Rain could be a real issue for a day or so as the low intensifies but, again, i think this will only be an initial occurrence and cold air will swing through to keep the snow coming! All in all, this is a very exciting system and the forecast patterns are looking good for a very long lived snow event.

2 Laurier Williams (NSW) The EC now agrees with GASP and MRF in predicting a moderately cold outbreak over Vic and NSW for late Thursday or Friday. The circumstances, however, are unusual, and there's a chance of snow along the eastern parts of the Great Divide in NSW, and possibly widespread in Victoria. All three models are consistent in predicting a low to form south of New Caledonia and east of Brisbane during Wednesday, then to move steadily SW to eastern Bass Strait by late Friday before shifting away to the E or SE.

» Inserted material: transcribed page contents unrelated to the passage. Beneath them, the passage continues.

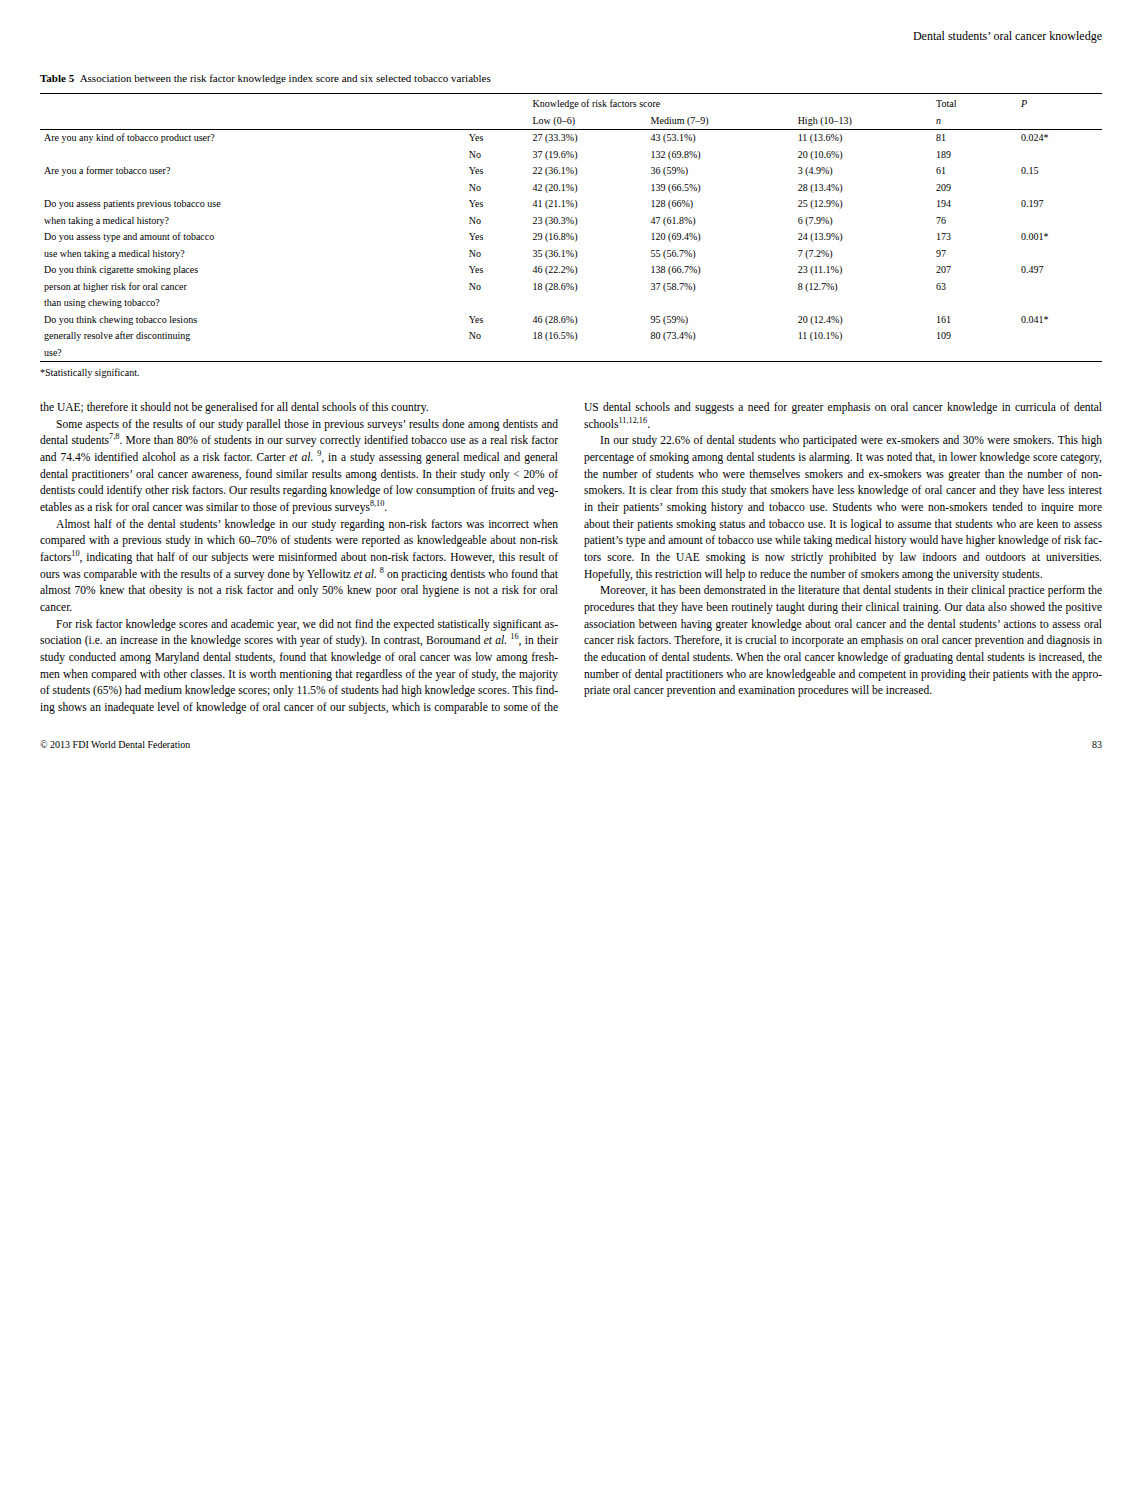Dental students’ oral cancer knowledge
Table 5 Association between the risk factor knowledge index score and six selected tobacco variables
| | | Knowledge of risk factors score | Total | P |
| --- | --- | --- | --- | --- |
| | | Low (0–6) | Medium (7–9) | High (10–13) | n | |
| Are you any kind of tobacco product user? | Yes | 27 (33.3%) | 43 (53.1%) | 11 (13.6%) | 81 | 0.024* |
| | No | 37 (19.6%) | 132 (69.8%) | 20 (10.6%) | 189 | |
| Are you a former tobacco user? | Yes | 22 (36.1%) | 36 (59%) | 3 (4.9%) | 61 | 0.15 |
| | No | 42 (20.1%) | 139 (66.5%) | 28 (13.4%) | 209 | |
| Do you assess patients previous tobacco use | Yes | 41 (21.1%) | 128 (66%) | 25 (12.9%) | 194 | 0.197 |
| when taking a medical history? | No | 23 (30.3%) | 47 (61.8%) | 6 (7.9%) | 76 | |
| Do you assess type and amount of tobacco | Yes | 29 (16.8%) | 120 (69.4%) | 24 (13.9%) | 173 | 0.001* |
| use when taking a medical history? | No | 35 (36.1%) | 55 (56.7%) | 7 (7.2%) | 97 | |
| Do you think cigarette smoking places | Yes | 46 (22.2%) | 138 (66.7%) | 23 (11.1%) | 207 | 0.497 |
| person at higher risk for oral cancer | No | 18 (28.6%) | 37 (58.7%) | 8 (12.7%) | 63 | |
| than using chewing tobacco? | | | | | | |
| Do you think chewing tobacco lesions | Yes | 46 (28.6%) | 95 (59%) | 20 (12.4%) | 161 | 0.041* |
| generally resolve after discontinuing | No | 18 (16.5%) | 80 (73.4%) | 11 (10.1%) | 109 | |
| use? | | | | | | |
*Statistically significant.
the UAE; therefore it should not be generalised for all dental schools of this country.
Some aspects of the results of our study parallel those in previous surveys’ results done among dentists and dental students7,8. More than 80% of students in our survey correctly identified tobacco use as a real risk factor and 74.4% identified alcohol as a risk factor. Carter et al. 9, in a study assessing general medical and general dental practitioners’ oral cancer awareness, found similar results among dentists. In their study only < 20% of dentists could identify other risk factors. Our results regarding knowledge of low consumption of fruits and vegetables as a risk for oral cancer was similar to those of previous surveys8,10.
Almost half of the dental students’ knowledge in our study regarding non-risk factors was incorrect when compared with a previous study in which 60–70% of students were reported as knowledgeable about non-risk factors10, indicating that half of our subjects were misinformed about non-risk factors. However, this result of ours was comparable with the results of a survey done by Yellowitz et al. 8 on practicing dentists who found that almost 70% knew that obesity is not a risk factor and only 50% knew poor oral hygiene is not a risk for oral cancer.
For risk factor knowledge scores and academic year, we did not find the expected statistically significant association (i.e. an increase in the knowledge scores with year of study). In contrast, Boroumand et al. 16, in their study conducted among Maryland dental students, found that knowledge of oral cancer was low among freshmen when compared with other classes. It is worth mentioning that regardless of the year of study, the majority of students (65%) had medium knowledge scores; only 11.5% of students had high knowledge scores. This finding shows an inadequate level of knowledge of oral cancer of our subjects, which is comparable to some of the US dental schools and suggests a need for greater emphasis on oral cancer knowledge in curricula of dental schools11,12,16.
In our study 22.6% of dental students who participated were ex-smokers and 30% were smokers. This high percentage of smoking among dental students is alarming. It was noted that, in lower knowledge score category, the number of students who were themselves smokers and ex-smokers was greater than the number of non-smokers. It is clear from this study that smokers have less knowledge of oral cancer and they have less interest in their patients’ smoking history and tobacco use. Students who were non-smokers tended to inquire more about their patients smoking status and tobacco use. It is logical to assume that students who are keen to assess patient’s type and amount of tobacco use while taking medical history would have higher knowledge of risk factors score. In the UAE smoking is now strictly prohibited by law indoors and outdoors at universities. Hopefully, this restriction will help to reduce the number of smokers among the university students.
Moreover, it has been demonstrated in the literature that dental students in their clinical practice perform the procedures that they have been routinely taught during their clinical training. Our data also showed the positive association between having greater knowledge about oral cancer and the dental students’ actions to assess oral cancer risk factors. Therefore, it is crucial to incorporate an emphasis on oral cancer prevention and diagnosis in the education of dental students. When the oral cancer knowledge of graduating dental students is increased, the number of dental practitioners who are knowledgeable and competent in providing their patients with the appropriate oral cancer prevention and examination procedures will be increased.
© 2013 FDI World Dental Federation
83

Meantime, a high in the Bight ridging SE will drag colder air up from around 50S over the southeast. Differences in treatment start to appear here. EC has a substantial cold pool with central thickness of 534 over about Young at 12z Thursday, then washes out to a broad upper trough lying from Adelaide to Brisbane around 542 by 12z Friday. EC drops the surface low to ~~990hPa just east of Gabo Island 12z Friday, then moves it slowly east and deepening on Sat keeping winds mostly SW over Vic and NSW. GASP develops 2 low centres by Thursday night, one south of Lord Howe Island, and another south of Adelaide, which have merged into a 994 low in eastern Bass Strait by Friday night. Consequently, the colder air tracks farther west and north, with a central thickness of 532 over Adelaide on Thursday night and 531 over the western Northern Tablelands of NSW by Friday night. Winds over Vic and NSW are mostly westerly, but GASP has 10 to 40mm of precip over eastern Vic and the NSW Southern Tablelands for the 48 hours to Sat night, and 5 to 15 up into the Central Tablelands. Snow hounds will be cheering on the local model!

MRF keeps the low farther east and shallower, but still has Victoria and much of southern and central NSW sub-540 thickness by Friday morning. Precip totals are pretty light, however, in a SW flow. NOGAPS is similar, but doesn't develop a low centre; rather has a deep trough extending down the NSW coast at this time, and, like MRF, little precip. Significantly, none of the models has any SW or S jet development during the period, so it won't be a true polar outbreak as air will mostly be arriving from around 50S. However, the potential for interaction between the ECL and colder air at last gives us something interesting to watch.